____ SOURCE MATERIAL
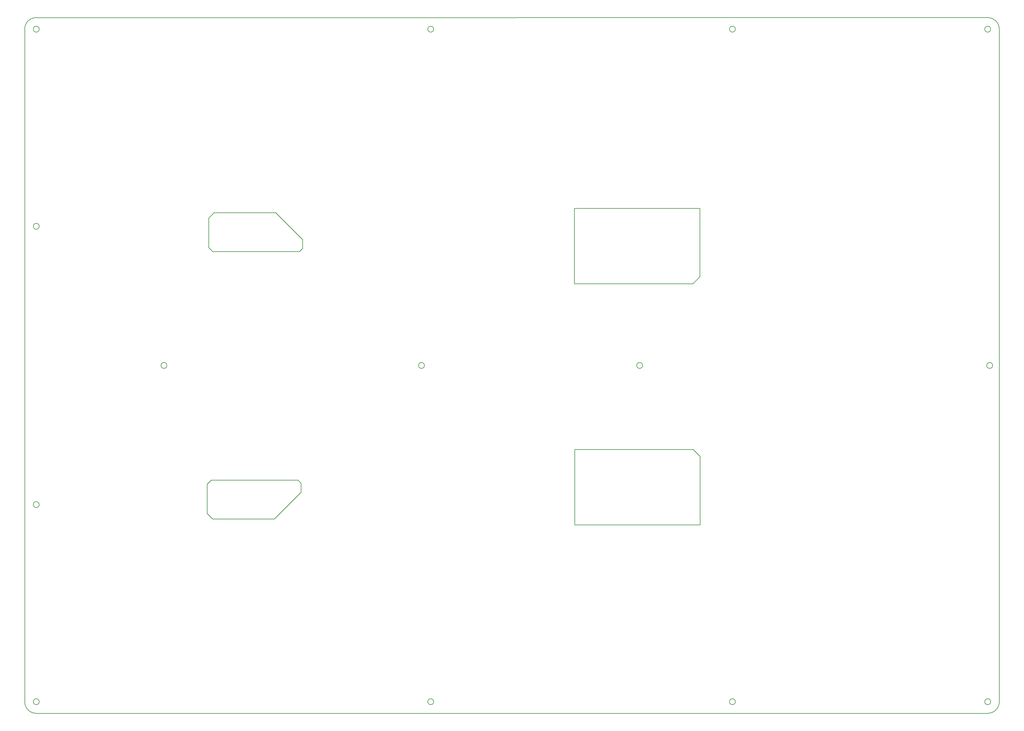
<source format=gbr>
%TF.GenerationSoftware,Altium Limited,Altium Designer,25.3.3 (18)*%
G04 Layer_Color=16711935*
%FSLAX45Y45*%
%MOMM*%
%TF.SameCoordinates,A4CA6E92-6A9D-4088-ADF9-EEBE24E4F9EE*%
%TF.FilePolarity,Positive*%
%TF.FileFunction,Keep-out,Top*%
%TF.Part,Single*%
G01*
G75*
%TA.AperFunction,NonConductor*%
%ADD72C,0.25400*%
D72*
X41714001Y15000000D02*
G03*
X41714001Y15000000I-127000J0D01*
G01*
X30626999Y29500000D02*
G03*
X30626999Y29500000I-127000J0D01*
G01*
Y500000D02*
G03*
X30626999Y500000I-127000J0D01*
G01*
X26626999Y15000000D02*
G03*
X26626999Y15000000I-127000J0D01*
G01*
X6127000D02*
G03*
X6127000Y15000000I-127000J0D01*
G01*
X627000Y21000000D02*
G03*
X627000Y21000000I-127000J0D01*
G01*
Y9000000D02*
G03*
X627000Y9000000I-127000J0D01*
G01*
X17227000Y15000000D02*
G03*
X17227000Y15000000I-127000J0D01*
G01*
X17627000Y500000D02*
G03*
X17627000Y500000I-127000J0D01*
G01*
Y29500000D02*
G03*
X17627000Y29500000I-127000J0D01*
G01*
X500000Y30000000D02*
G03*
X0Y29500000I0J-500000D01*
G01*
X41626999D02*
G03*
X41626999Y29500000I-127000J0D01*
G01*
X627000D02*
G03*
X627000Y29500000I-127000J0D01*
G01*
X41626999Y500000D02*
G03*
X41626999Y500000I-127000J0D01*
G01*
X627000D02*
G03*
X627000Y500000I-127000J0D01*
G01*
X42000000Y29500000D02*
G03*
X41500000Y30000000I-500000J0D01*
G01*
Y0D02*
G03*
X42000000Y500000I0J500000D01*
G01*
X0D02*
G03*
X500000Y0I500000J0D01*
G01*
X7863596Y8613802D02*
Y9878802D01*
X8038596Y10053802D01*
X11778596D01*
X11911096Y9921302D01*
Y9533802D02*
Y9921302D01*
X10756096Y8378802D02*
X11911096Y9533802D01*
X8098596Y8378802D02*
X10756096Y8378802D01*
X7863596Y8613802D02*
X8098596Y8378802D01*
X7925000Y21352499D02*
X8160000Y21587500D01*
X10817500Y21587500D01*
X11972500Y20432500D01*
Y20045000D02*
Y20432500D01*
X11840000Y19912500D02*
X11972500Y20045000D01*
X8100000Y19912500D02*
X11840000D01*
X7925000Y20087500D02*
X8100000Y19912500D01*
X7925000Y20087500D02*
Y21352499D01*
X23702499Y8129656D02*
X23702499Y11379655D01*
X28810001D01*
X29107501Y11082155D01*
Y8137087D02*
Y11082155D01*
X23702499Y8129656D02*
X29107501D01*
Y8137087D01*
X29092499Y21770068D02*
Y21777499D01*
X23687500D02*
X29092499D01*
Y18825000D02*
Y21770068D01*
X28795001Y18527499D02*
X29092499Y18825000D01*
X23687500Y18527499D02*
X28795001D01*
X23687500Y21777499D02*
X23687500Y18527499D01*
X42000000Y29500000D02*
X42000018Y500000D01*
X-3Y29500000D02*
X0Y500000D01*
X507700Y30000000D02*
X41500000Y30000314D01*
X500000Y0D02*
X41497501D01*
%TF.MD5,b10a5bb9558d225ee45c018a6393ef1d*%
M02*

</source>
________
____ SOURCE MATERIAL
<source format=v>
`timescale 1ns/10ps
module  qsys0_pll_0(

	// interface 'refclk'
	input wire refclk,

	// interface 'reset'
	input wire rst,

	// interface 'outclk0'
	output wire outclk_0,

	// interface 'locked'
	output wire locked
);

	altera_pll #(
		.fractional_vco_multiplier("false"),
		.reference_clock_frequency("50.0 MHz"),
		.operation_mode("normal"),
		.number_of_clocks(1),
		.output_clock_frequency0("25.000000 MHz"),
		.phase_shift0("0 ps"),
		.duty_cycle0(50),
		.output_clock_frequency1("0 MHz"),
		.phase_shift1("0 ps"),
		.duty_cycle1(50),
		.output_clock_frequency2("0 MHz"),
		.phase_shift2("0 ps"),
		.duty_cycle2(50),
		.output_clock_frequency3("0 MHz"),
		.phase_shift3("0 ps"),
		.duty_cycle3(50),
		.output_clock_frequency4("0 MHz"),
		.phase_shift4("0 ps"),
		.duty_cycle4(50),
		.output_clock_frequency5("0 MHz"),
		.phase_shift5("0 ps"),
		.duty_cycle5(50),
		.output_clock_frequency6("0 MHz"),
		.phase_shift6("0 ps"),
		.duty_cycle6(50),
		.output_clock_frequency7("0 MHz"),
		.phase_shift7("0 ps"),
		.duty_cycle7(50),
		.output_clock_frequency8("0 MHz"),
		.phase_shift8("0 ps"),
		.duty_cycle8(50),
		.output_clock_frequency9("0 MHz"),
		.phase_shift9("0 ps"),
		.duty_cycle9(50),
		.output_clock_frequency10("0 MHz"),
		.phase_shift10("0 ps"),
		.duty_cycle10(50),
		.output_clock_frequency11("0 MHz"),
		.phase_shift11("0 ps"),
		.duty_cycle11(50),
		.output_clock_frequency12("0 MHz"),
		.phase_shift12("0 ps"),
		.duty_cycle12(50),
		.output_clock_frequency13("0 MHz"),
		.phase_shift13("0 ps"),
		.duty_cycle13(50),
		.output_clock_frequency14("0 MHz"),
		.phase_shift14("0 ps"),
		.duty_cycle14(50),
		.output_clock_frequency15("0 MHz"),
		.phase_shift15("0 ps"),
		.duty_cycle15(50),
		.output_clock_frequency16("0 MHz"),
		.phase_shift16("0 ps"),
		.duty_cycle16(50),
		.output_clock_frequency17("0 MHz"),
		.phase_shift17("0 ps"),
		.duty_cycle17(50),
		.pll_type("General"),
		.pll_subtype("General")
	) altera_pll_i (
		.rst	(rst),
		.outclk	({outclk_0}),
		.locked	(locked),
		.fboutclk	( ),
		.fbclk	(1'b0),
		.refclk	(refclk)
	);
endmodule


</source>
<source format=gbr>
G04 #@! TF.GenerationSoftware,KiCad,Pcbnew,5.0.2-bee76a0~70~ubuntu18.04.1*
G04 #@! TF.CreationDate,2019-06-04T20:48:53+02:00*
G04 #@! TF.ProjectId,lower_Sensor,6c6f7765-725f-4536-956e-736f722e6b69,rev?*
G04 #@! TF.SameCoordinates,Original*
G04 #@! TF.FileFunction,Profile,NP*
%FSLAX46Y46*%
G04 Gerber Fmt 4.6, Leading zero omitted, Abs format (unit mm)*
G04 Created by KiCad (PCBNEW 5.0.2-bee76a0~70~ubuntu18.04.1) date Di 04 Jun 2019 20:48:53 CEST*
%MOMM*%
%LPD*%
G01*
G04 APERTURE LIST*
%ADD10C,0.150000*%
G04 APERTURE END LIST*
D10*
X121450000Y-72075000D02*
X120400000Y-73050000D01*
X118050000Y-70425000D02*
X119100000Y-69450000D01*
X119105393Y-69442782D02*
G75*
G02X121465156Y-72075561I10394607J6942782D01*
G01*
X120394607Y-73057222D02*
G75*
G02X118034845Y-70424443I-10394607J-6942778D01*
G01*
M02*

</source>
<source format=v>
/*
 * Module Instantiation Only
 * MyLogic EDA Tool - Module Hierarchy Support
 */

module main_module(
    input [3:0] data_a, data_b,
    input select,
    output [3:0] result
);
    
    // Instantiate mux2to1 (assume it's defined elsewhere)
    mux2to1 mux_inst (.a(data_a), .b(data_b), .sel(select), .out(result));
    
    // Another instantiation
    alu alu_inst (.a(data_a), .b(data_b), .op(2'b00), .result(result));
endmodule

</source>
________
[GOAL OF THE EXERCISE] The expected output is exactly the lines of the listing above between the line holding "X41500000Y30000000I-500000J0D01*" and the line holding "X29092499Y18825000D01*", inclusive.

[SOLVED PROBLEM]
X41500000Y30000000I-500000J0D01*
G01*
Y0D02*
G03*
X42000000Y500000I0J500000D01*
G01*
X0D02*
G03*
X500000Y0I500000J0D01*
G01*
X7863596Y8613802D02*
Y9878802D01*
X8038596Y10053802D01*
X11778596D01*
X11911096Y9921302D01*
Y9533802D02*
Y9921302D01*
X10756096Y8378802D02*
X11911096Y9533802D01*
X8098596Y8378802D02*
X10756096Y8378802D01*
X7863596Y8613802D02*
X8098596Y8378802D01*
X7925000Y21352499D02*
X8160000Y21587500D01*
X10817500Y21587500D01*
X11972500Y20432500D01*
Y20045000D02*
Y20432500D01*
X11840000Y19912500D02*
X11972500Y20045000D01*
X8100000Y19912500D02*
X11840000D01*
X7925000Y20087500D02*
X8100000Y19912500D01*
X7925000Y20087500D02*
Y21352499D01*
X23702499Y8129656D02*
X23702499Y11379655D01*
X28810001D01*
X29107501Y11082155D01*
Y8137087D02*
Y11082155D01*
X23702499Y8129656D02*
X29107501D01*
Y8137087D01*
X29092499Y21770068D02*
Y21777499D01*
X23687500D02*
X29092499D01*
Y18825000D02*
Y21770068D01*
X28795001Y18527499D02*
X29092499Y18825000D01*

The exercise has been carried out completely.